I don't understand how so many people are capable of writing whole books. How can you get yourself to sit there every day for months and write? How do you manage to keep hammering at the same idea for so long without deciding to change things or deciding the whole thing is retarded and a waste of time?
Writing is only 50% of the effort. You have to work on an idea and map it out, gather as much theme and content as you can, figure iut what the hell the story is going to be about, formulate the plot, characters, transistions, themes, etc. and just leave it there for a bit and actually THINK about it, taking all your time and meditation... THEN start writing it. With all that meditation and mapping, you should enough material to make a full length novel. Don't think about whether or not your book will be shit. Write it. There's room for revision and peer review at a later time, and then you can work on a second draft. At this point, though, meditation for the next draft is just as important, so it's really a rinse and repeat process.
I don't understand why so many people on this board are obsessed with writing. I feel like the only person here who just wants to read and discuss literature.
I can't imagine that it's hard to write though if you actually have something to say. To them, it's not a chore, but a hobby. Paid writers are pretty much just living the dream because they are getting paid to do something that they do anyway for fun.
being well-read lends itself to confidence in writing. most people either don't understand that writing requires talent as well as practice, or they believe they have that talent. there are probably as many great writers as great musicians.
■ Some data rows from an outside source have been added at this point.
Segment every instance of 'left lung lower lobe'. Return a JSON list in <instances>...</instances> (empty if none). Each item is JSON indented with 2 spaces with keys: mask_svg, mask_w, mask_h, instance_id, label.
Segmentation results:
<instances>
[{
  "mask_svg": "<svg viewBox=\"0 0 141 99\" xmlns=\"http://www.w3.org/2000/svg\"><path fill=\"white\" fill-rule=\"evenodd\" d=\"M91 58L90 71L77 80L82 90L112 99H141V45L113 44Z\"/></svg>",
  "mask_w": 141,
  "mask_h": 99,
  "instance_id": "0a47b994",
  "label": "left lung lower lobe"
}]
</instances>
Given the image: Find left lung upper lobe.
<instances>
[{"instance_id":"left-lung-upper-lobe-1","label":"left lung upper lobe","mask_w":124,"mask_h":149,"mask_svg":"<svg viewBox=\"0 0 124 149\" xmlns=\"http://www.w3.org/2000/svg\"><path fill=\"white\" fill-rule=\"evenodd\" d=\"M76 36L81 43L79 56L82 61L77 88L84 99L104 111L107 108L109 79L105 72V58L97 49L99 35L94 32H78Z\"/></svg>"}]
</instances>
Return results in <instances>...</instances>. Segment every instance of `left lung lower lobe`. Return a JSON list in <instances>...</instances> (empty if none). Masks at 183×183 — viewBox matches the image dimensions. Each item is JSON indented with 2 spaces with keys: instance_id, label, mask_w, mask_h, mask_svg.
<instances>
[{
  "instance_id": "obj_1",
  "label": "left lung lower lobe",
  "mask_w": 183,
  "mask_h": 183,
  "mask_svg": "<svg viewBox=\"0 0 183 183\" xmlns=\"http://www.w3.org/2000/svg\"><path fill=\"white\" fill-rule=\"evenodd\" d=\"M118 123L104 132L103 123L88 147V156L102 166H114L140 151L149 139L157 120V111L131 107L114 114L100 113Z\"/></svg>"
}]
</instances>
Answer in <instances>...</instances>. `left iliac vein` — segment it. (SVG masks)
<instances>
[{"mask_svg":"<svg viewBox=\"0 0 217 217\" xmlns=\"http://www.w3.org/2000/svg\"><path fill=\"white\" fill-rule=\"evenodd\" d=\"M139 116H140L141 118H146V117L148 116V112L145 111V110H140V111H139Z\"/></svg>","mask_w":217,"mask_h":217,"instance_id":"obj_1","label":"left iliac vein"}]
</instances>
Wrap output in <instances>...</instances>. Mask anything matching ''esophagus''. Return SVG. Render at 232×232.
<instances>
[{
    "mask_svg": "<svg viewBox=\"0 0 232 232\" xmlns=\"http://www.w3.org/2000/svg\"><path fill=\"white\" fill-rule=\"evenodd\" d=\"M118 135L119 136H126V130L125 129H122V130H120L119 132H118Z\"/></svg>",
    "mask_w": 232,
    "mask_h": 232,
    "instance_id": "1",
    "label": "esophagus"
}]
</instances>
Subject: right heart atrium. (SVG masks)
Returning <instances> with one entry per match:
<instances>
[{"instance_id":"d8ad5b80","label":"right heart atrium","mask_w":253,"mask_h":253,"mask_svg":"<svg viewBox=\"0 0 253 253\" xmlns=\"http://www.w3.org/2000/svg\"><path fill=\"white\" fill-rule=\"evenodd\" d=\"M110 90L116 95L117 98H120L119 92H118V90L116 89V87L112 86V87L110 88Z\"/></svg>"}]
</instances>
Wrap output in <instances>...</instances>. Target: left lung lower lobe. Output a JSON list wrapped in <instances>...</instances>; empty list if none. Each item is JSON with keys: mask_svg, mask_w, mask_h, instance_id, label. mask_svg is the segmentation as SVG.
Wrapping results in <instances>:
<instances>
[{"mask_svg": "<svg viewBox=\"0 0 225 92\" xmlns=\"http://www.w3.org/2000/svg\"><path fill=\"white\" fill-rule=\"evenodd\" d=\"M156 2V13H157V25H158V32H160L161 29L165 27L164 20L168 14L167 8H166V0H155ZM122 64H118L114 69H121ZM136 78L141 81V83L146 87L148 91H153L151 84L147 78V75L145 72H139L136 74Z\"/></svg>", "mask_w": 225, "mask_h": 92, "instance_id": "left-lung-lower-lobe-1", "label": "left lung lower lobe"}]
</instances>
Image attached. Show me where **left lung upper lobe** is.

When I do care about a story, I think about it all the time, but I get caught up in thinking about very tiny, unimportant details and don't realize until I get to the page that I've forgotten the big picture entirely. I just had to trash a story because of it
Except for days where I'm struggling to work, which is maybe 20% of the time, I really enjoy the process. For me, it's an escape from life. I just get pulled into the world, and when things are flowing and I'm producing some good stuff, it's like a high. So basically I just keep chasing the high. It also helps that I feel guilty when I haven't been writing.